Légende photo : Le changement de système, revendication principale du mouvement du 22 février. © Billel Zehani. Liberté
Ni l’organisation de l’élection présidentielle qui a porté Abdelmadjid Tebboune à la tête de l’État, ni la libération spectaculaire de certains détenus du hirak, ni encore moins l’annonce de la composition du gouvernement ne semblent avoir produit un impact sur la mobilisation populaire.
Pour le 49e vendredi de mobilisation, l’Algérie a été, une nouvelle fois, au rendez-vous des marches populaires pacifiques qui ont marqué une grande partie du territoire. Loin de subir les affres de l’actualité et des tentatives de l’affaiblir, le mouvement populaire est resté droit dans ses bottes. Pourtant, le pouvoir a tout tenté.

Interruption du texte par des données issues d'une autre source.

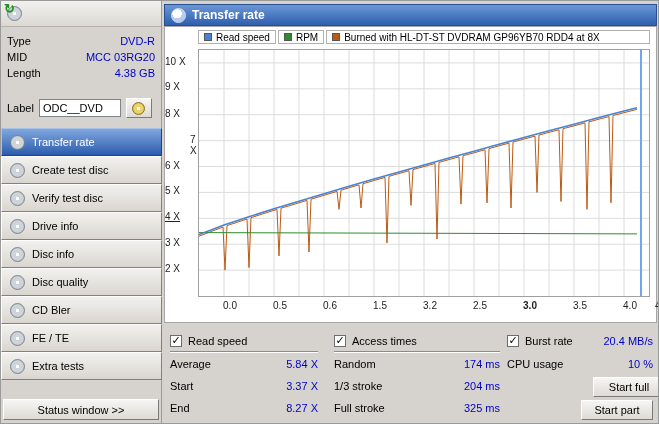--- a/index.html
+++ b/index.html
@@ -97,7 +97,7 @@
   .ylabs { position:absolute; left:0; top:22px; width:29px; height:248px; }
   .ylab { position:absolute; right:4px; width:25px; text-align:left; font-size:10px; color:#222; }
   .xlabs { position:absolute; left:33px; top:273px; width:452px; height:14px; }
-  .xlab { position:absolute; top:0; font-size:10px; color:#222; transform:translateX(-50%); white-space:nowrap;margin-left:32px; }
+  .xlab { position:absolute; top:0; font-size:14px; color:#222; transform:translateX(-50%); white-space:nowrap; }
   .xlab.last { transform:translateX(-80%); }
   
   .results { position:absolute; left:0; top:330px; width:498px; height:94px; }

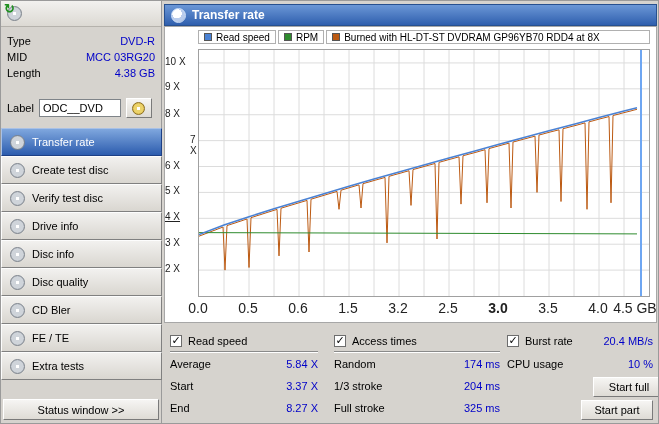--- a/index.html
+++ b/index.html
@@ -277,7 +277,7 @@
         <span class="xlab" style="left: 50px;">0.5</span>
         <span class="xlab" style="left: 100px;">0.6</span>
         <span class="xlab" style="left: 150px;">1.5</span>
-        <span class="xlab" style="left: 200px;">3.2</span>
+        <span class="xlab" style="left: 200px;">1.2</span>
         <span class="xlab" style="left: 250px;">2.5</span>
         <span class="xlab" style="left: 300px; font-weight: bold;">3.0</span>
         <span class="xlab" style="left: 350px;">3.5</span>

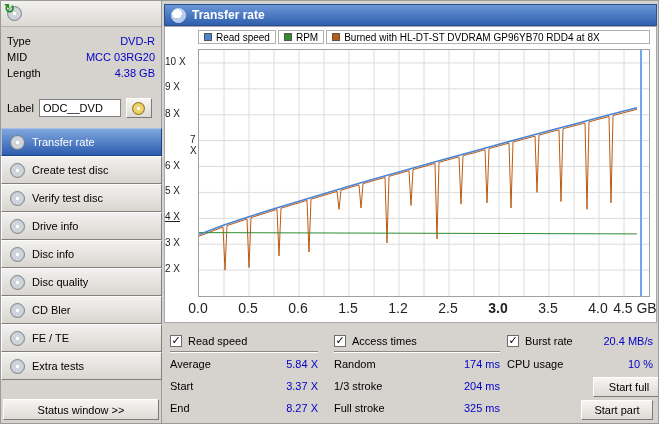--- a/index.html
+++ b/index.html
@@ -116,7 +116,7 @@
   .stat-row .lbl { color:#000; }
   .stat-row .val { margin-left:auto; color:#0000c8; }
   .r1 { top:27px; } .r2 { top:49px; } .r3 { top:71px; }
-  .burst-val { margin-left:auto; color:#0000c8; }
+  .burst-val { margin-left:auto; color:#0000c8;font-weight:bold; }
   .start-btn {
     position:absolute; left:74px; width:72px; height:20px;
     background:linear-gradient(to bottom,#f6f5f3,#dedbd5);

Jeudi, à quelques heures de l’annonce de la composante du gouvernement d’Abdelaziz Djerad, plus de 70 détenus du mouvement populaire ont été libérés. La nouvelle, annoncée par les médias du pouvoir avant même que les familles et les avocats des concernés ne soient informés, pourrait avoir été orchestrée pour dissuader les Algériens de manifester le lendemain.
Mais cela n’a visiblement pas marché. Bien au contraire. Vendredi, les marcheurs étaient bien plus nombreux que lors des semaines précédentes. Outre la flamme restée intacte, la sortie de prison de certains détenus a redonné de l’espoir à beaucoup de militants du hirak. Certains détenus libérés n’ont d’ailleurs pas boudé leur plaisir de rejoindre les marcheurs quelques heures seulement après leur libération. Ce qui a donné une ambiance particulière à vendredi dernier où la joie de la libération a boosté l’énergie des marcheurs.
Plus que la mobilisation populaire, le hirak garde le cap. Les slogans portés vendredi dernier et les revendications exprimées ne diffèrent pas de celles qui ont marqué le mouvement populaire durant les dix derniers mois. Ainsi, malgré l’élection d’Abdelmadjid Tebboune et le départ de tous les “B” — le dernier, Abdelkader Bensalah, a définitivement quitté la scène politique — le slogan “Yetnehhaw gaâ” (Ils doivent tous partir) est toujours repris en chœur par des milliers de manifestants.
Ce qui signifie que c’est le changement de tout le système politique qui est réclamé et non pas seulement celui du chef de l’État ou d’autres figures. À cette “revendication originale” s’ajoute une autre réclamation qui n’a jamais été abandonnée : le principe de la primauté du politique sur le militaire est rappelé avec la même constance. “Dawla madania, machi âaskariya” est rappelé dans toutes les villes du pays.
La revendication est d’une importance capitale même si, pour l’instant, le pouvoir que représente Abdelmadjid Tebboune semble l’ignorer. Le chef de l’État n’en a d’ailleurs jamais parlé, ni dans sa campagne électorale ni après son élection. Pourtant, le maintien de la mobilisation populaire n’est pas évident. Avant le coup de force électoral qui a porté Abdelmadjid Tebboune à la présidence de la République, les autorités ont tout fait pour faire cesser les manifestations.
Des arrestations de figures du mouvement populaire sont opérées à grande échelle (on parle de 100 militants emprisonnés), les accès aux grandes villes sont verrouillés et les médias sont muselés depuis le début de l’été dernier. Cela ne semble pas avoir d’impact sur une mobilisation populaire qui a, certes, connu des moments de doute.
Mais elle ne s’est jamais arrêtée. En face, le pouvoir fait toujours la sourde oreille. Il continue d’ignorer la mobilisation populaire. Il applique toujours sa propre feuille de route. Comme seule réponse à la poursuite de la mobilisation populaire, Abdelmadjid Tebboune avait promis “la main tendue” au hirak. Mais depuis, rien de concret, ni de précis n’est venu traduire cette promesse en projet politique.
Dans le fond, le chef de l’État a juste promis de “construire une nouvelle république” par le biais d’une nouvelle Constitution et en révisant la loi électorale. L’homme n’a évoqué ni le rôle de l’armée ni l’avènement de nouvelles pratiques du pouvoir. Il vient, d’ailleurs, d’en donner un aperçu à travers la nomination d’un nouveau gouvernement.